GAO Reports  
GGD-94-47 December 23, 1993

Tax Administration: Changes Needed to Cope with
Growth in Offer in Compromise Program
(Summary only)

The Internal Revenue Service's (IRS) Offer in Compromise Program involves compromises on tax debts as a result of doubts about liability or collectibility. Amounts collected through the program are small relative to IRS' overall collections--$106 million in accepted offers versus about $24 billion in overall collections in fiscal year 1992. Nonetheless, the program has grown rapidly since IRS began promoting it in February 1992. IRS believes that the program improves taxpayer compliance and will boost collections but has no way of measuring whether the program is achieving these ends. Such information is crucial because the program's growth may strain IRS' collection resources and because the program could undermine voluntary compliance should taxpayers conclude that the program is too liberal. One effect of the program's growth has been added costs for IRS to investigate all taxpayer offers.

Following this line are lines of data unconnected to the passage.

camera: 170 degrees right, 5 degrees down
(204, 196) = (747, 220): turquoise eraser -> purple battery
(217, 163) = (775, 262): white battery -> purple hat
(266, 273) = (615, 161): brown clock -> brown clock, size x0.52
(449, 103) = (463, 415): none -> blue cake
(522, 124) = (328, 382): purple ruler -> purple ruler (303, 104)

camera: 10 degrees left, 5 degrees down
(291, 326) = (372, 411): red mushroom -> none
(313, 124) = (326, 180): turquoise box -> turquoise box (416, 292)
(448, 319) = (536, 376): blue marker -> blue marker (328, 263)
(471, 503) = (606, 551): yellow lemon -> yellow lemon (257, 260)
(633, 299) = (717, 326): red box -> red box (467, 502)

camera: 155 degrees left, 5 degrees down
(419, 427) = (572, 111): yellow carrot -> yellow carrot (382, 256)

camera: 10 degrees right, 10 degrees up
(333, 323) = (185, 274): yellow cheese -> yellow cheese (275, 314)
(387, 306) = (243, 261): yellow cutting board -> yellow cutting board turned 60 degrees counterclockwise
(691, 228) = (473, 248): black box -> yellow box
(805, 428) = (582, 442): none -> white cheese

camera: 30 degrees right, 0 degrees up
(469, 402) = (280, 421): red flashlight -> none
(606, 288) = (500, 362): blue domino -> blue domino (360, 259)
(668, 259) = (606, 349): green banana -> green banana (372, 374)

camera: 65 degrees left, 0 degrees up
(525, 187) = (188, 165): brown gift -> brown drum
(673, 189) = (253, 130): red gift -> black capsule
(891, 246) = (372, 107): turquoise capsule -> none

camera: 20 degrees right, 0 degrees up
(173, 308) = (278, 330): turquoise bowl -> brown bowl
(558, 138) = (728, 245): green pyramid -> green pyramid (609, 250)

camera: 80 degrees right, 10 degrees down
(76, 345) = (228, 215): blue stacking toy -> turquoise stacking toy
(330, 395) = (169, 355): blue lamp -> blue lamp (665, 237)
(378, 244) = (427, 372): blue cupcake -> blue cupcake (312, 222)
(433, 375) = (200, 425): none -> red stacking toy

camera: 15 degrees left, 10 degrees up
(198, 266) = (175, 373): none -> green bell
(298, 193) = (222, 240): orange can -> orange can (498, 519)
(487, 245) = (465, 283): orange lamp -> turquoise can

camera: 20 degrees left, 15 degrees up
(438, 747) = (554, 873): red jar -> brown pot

The mounting number of offers and limited collection resources underscore the need for IRS to streamline the investigation of low-dollar cases, reduce inefficient manual monitoring of deferred payments receipts, and obtain authority to determine which offers need to be reviewed by legal counsel. Despite new IRS procedures clarifying its policy on offers, acceptance rates for offers continue to vary widely at IRS district offices.